Ms. Taylor came at the very end of visiting hours, carrying a measuring tape. "Colin sent me to get your measurements," she said. "The old crone out there won't let him on the floor." She draped the tape around his waist. "I had to tell her I was visiting Ms. Piantini. Hold your arm out straight." She stretched the tape along his arm. "She's feeling a lot better. She may even get to ring Rimbaud's 'When At Last My Savior Cometh' with us on the fifteenth. We're doing it for Holy Re- Formed, you know, but the NHS has taken over their church so Mr. Finch has very kindly let us use Balliol's chapel. What size shoe do you wear?"

She jotted down his various measurements, told him Colin would be in the next day and not to worry, the net was nearly ready. She went out, presumably to visit Ms. Piantini, and came back a few minutes later with a message from Badri.

"Mr. Dunworthy, I've run 24 parameter checks," it read. "All 24 show minimal slippage, 11 — slippage of less than an hour, 5- slippage of less than five minutes. I'm running divergence checks and DAR's to try to find out what it is."

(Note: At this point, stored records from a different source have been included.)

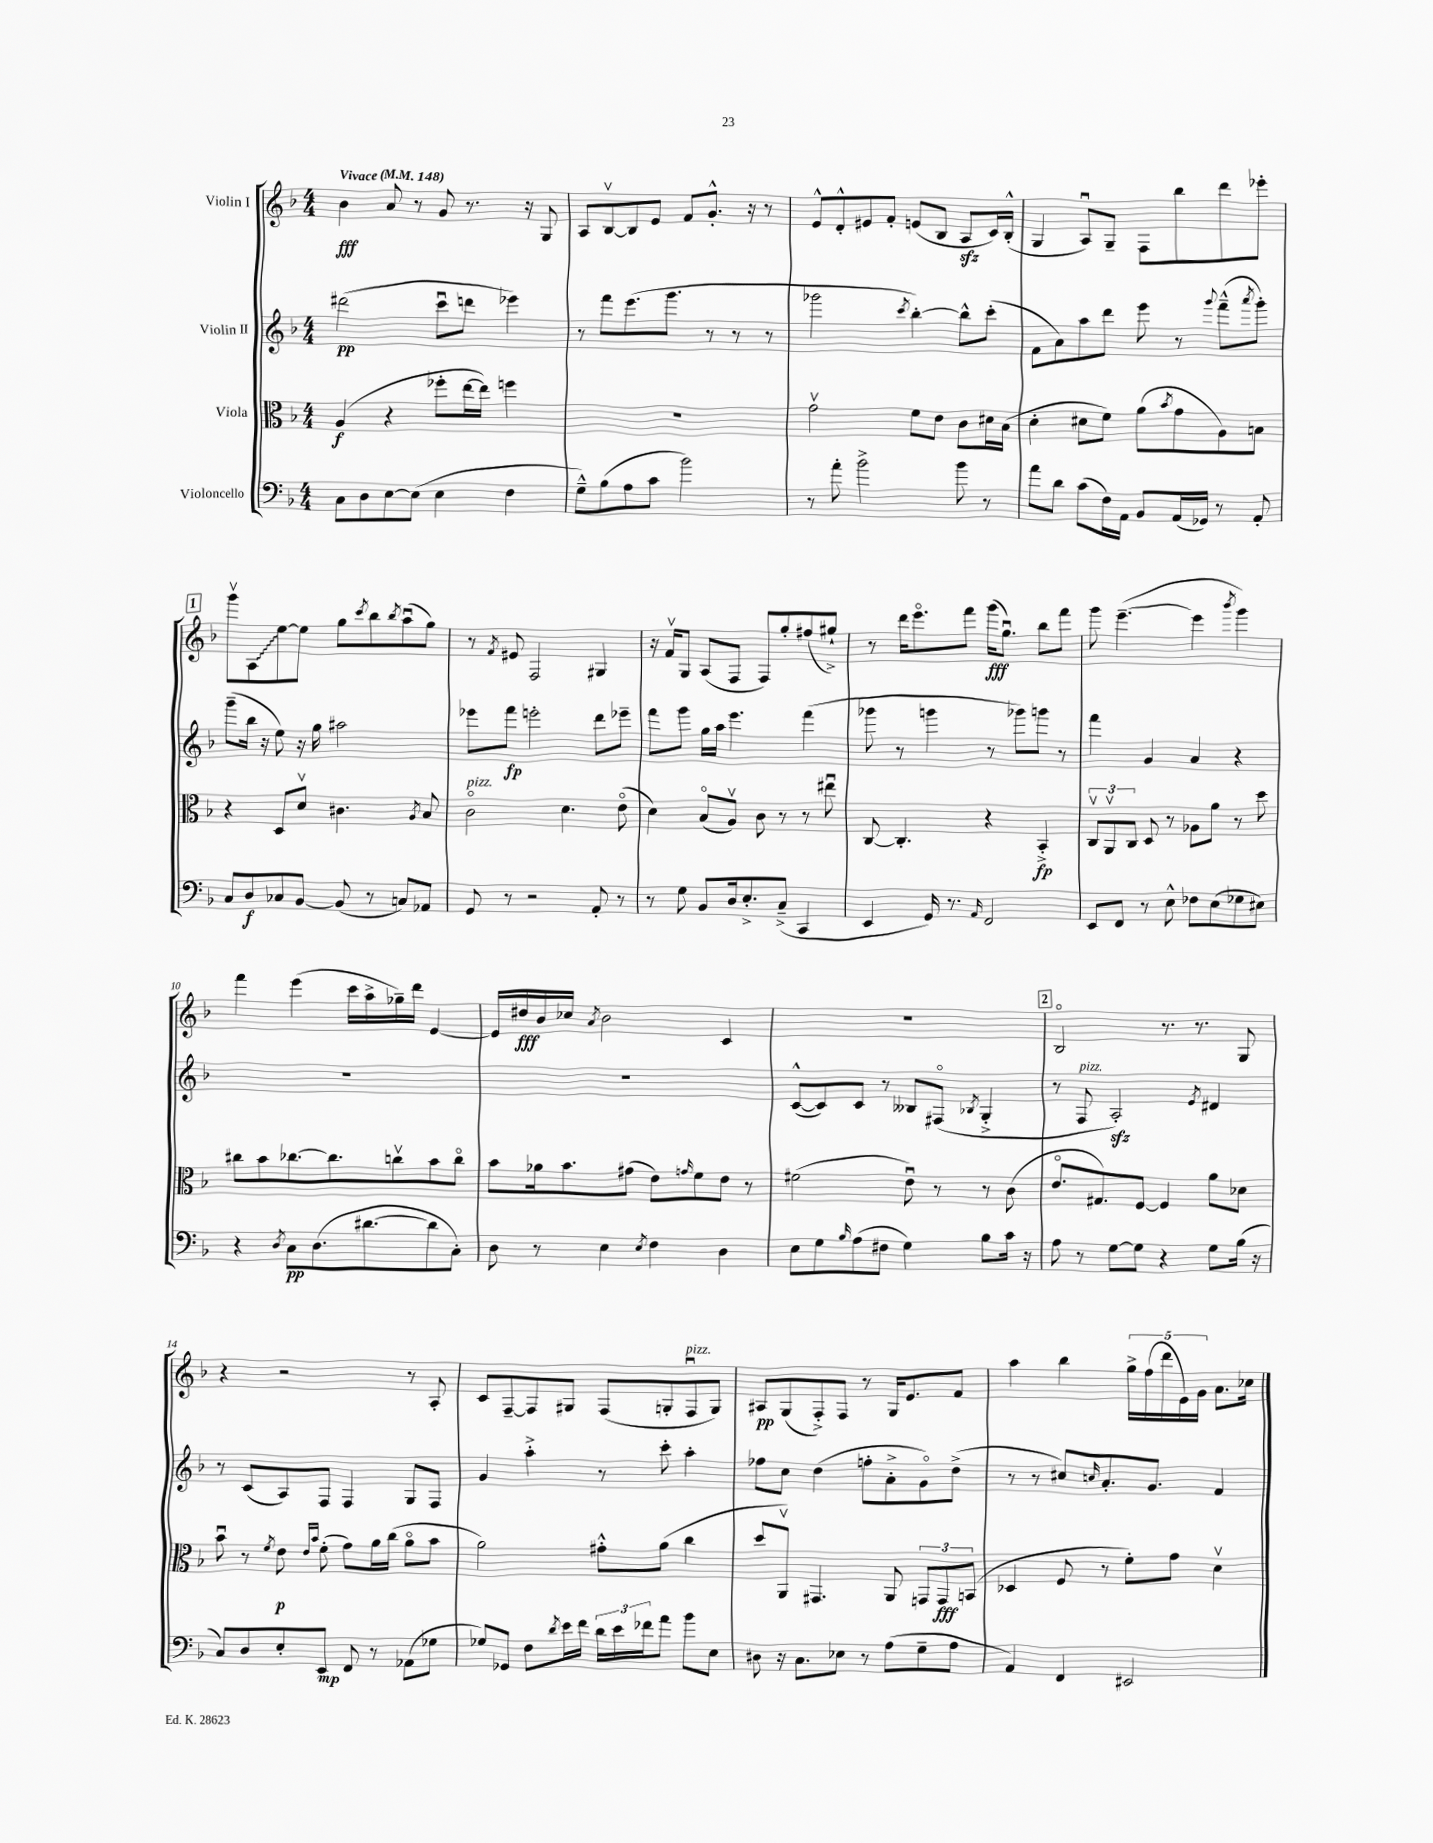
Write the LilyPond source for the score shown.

<<
\new StaffGroup <<
\new Staff = "s0" \with { instrumentName = "Violin I" } {
    \clef treble \key f \major \numericTimeSignature \time 4/4 \tempo "Vivace" 4 = 148
    bes'4\fff a'8 r8 g'8 r8. r16 g8 |
    a8 bes8~\upbow bes8 e'8 f'8 g'8.-.-^ r16 r8 |
    e'8-^ d'8-.-^ eis'8 f'8-. e'8( bes8 a8\sfz c'16) bes16-.-^( |
    g4 a8\downbow) g8-- f8 bes''8 d'''8 ees'''8-. |
    \mark \markup { \box "1" } g'''8\upbow \once \override Glissando.style = #'zigzag a8\glissando e''8~ e''8 g''8 \acciaccatura { c'''8 } bes''8 \acciaccatura { bes''8 } a''8\downbow( g''8) |
    r8 \acciaccatura { f'8 } eis'8 f2 gis4 |
    r16 f'16\upbow g8 a8( f8 f8) g''8-. fis''8( gis''8-!->) |
    r8 d'''16 e'''8.\flageolet f'''8 g'''16\fff( g''8.\downbow) bes''8 f'''8 |
    g'''8 e'''4.~--( e'''4 \acciaccatura { bes'''8 } g'''4) |
    f'''4 e'''4( c'''16 a''16-> ges''16--) d'''16 e'4~ |
    e'16 dis''16\fff bes'16 ces''16 \acciaccatura { a'8 } bes'2 c'4 |
    R1 |
    \mark \markup { \box "2" } bes2\flageolet r8. r8. g8 |
    r4 r2 r8 a8-. |
    c'8 f8~-- f8 gis8 f8( g8-. f8\downbow^\markup { \italic "pizz." } g8) |
    ais8\pp g8( f8-.->) f8 r8 g16 e'8. f'8 |
    a''4 bes''4 \tuplet 5/4 { g''16-> f''16( d'''16 e'16) g'16 } a'8. ces''16 \bar "|." |
}
\new Staff = "s1" \with { instrumentName = "Violin II" } {
    \clef treble \key f \major \numericTimeSignature \time 4/4
    dis'''2\pp( c'''8\downbow d'''8 ees'''4) |
    r8 f'''8 e'''8.( g'''8. r8 r8 r8 |
    ges'''2 \acciaccatura { c'''8 } bes''4~-.) bes''8-^ c'''8-.( |
    f'8 a'8) a''8 d'''8 e'''8 r8 \appoggiatura { g'''8 } f'''8---^( \acciaccatura { a'''8 } g'''8-.) |
    \mark \markup { \box "1" } g'''8--( bes''16 r16 e''8) r16 g''16 ais''2 |
    ees'''8 f'''8\fp e'''2-. d'''8 ees'''8-- |
    f'''8 g'''8 g''16 a''16 e'''4. f'''4( |
    ges'''8 r8 g'''4 r8 ges'''8) g'''8 r8 |
    f'''4 g'4 a'4 r4 |
    R1 |
    R1 |
    c'8~-^( c'8) c'8 r8 beses8 fis8\flageolet( \acciaccatura { bes8 } g4-.-> |
    \mark \markup { \box "2" } r8 f8^\markup { \italic "pizz." } a2-.\sfz) \acciaccatura { e'8 } dis'4 |
    r8 c'8( a8) f8 f4 g8 f8 |
    g'4 a''4-.-> r8 c'''8-. a''4-. |
    fes''8 c''8 d''4( f''8-. a'8-.-> g'8\flageolet) d''8->( |
    r8 r8 cis''8) \grace { c''16 } a'8.-. g'8. f'4 \bar "|." |
}
\new Staff = "s2" \with { instrumentName = "Viola" } {
    \clef alto \key f \major \numericTimeSignature \time 4/4
    a4\f( r4 fes''8-. e''16~ e''16) f''4 |
    R1 |
    g'2\upbow f'8 e'8 c'8 dis'16 bes16( |
    d'4-. dis'8 f'8) a'8( \acciaccatura { bes'8 } g'8 a8) b8 |
    \mark \markup { \box "1" } r4 d8 d'8\upbow cis'4. \acciaccatura { a8 } bes8 |
    c'2\flageolet^\markup { \italic "pizz." } d'4. e'8\flageolet( |
    d'4) bes8\flageolet( a8\upbow) c'8 r8 r8 eis''8\downbow |
    c8~ c4.-. r4 bes,4-.->\fp |
    \tuplet 3/2 { c8\upbow a,8\upbow c8 } d8 r8 aes8 a'8 r8 d''8 |
    cis''8 bes'8 ces''8.~ ces''8. c''8\upbow bes'8 c''8\flageolet |
    bes'8 aes'16 bes'8. gis'8( e'8) \grace { g'16 } f'8 e'8 r8 |
    fis'2( e'8\downbow) r8 r8 c'8( |
    \mark \markup { \box "2" } e'8.\flageolet gis8.) f8~ f4 a'8 des'8 |
    bes'8\downbow r8 \acciaccatura { f'8 } e'8\p \grace { e'16 bes'16 } f'8-.( g'8) a'16 c''16( a'8\flageolet bes'8 |
    a'2) gis'8-.-^ a'8( c''4 |
    d''8 a,8\upbow) gis,4. a,8 \tuplet 3/2 { g,8 g,8\fff b,8( } |
    des4 f8 r8 f'8-.) g'8 d'4\upbow \bar "|." |
}
\new Staff = "s3" \with { instrumentName = "Violoncello" } {
    \clef bass \key f \major \numericTimeSignature \time 4/4
    c8 d8 e8~ e8( e4 f4 |
    g8---^) bes8( a8 c'8 bes'2) |
    r8 a'8-. bes'2-> bes'8 r8 |
    a'8 d'8 c'8( f16) a,16 bes,8 a,16( ges,16) r8 a,8-. |
    \mark \markup { \box "1" } c8 d8\f ces8 bes,8~ bes,8( r8 c8) aes,8 |
    g,8 r8 r2 a,8-. r8 |
    r8 g8 bes,8 d16 e8.-.-> c8--->( c,4 |
    e,4 g,16) r8. \grace { a,16 } f,2 |
    e,8 f,8 r8 e8-^ fes8 e8( ges8 eis8) |
    r4 \acciaccatura { d8 } c8\pp d8.( dis'8.~ dis'8 c8-.) |
    d8 r8 e4 \acciaccatura { e8 } f4 d4 |
    e8 g8 \grace { bes16 } a8( fis8 g4) bes8 c'16 r16 |
    \mark \markup { \box "2" } a8 r8 g8~ g8 r4 g8 bes16( r16 |
    c8) d8 e8-. e,8\mp f,8 r8 aes,8( ges8 |
    ges8) ges,8 f8 \acciaccatura { d'8 } e'16 f'16 \tuplet 3/2 { d'16 e'16 fes'16 } a'8 bes'8 e8 |
    dis8 r16 c8. ees8 r8 a8( g8-- a8 |
    a,4) f,4 eis,2 \bar "|." |
}
>>
>>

I know what it is, Dunworthy thought. It's the Black Death. The function of the slippage was to prevent interactions which might affect history. Five minutes' slippage meant there were no anachronisms, no critical meetings the continuum must keep from happening. It meant the drop was to an uninhabited area. It meant the plague had been there. And all the contemps were dead.

Colin didn't come in the morning, and after lunch Dunworthy walked to the public phone again and rang Finch. "I haven't been able to find a doctor willing to take on new cases," Finch said. "I've telephoned every doctor and medic within the perimeter. A good many of them are still down with flu," he apologized, "and several of them — "

He stopped, but Dunworthy knew what he had intended to say. Several of them had died, including the one who would certainly have helped, who would have given him the inoculations and discharged Badri.

"Great-Aunt Mary wouldn't have given up," Colin had said. She wouldn't have, he thought, in spite of the sister and Mrs. Gaddson and a band of pain below the ribs. If she were here, she would have helped him however she could.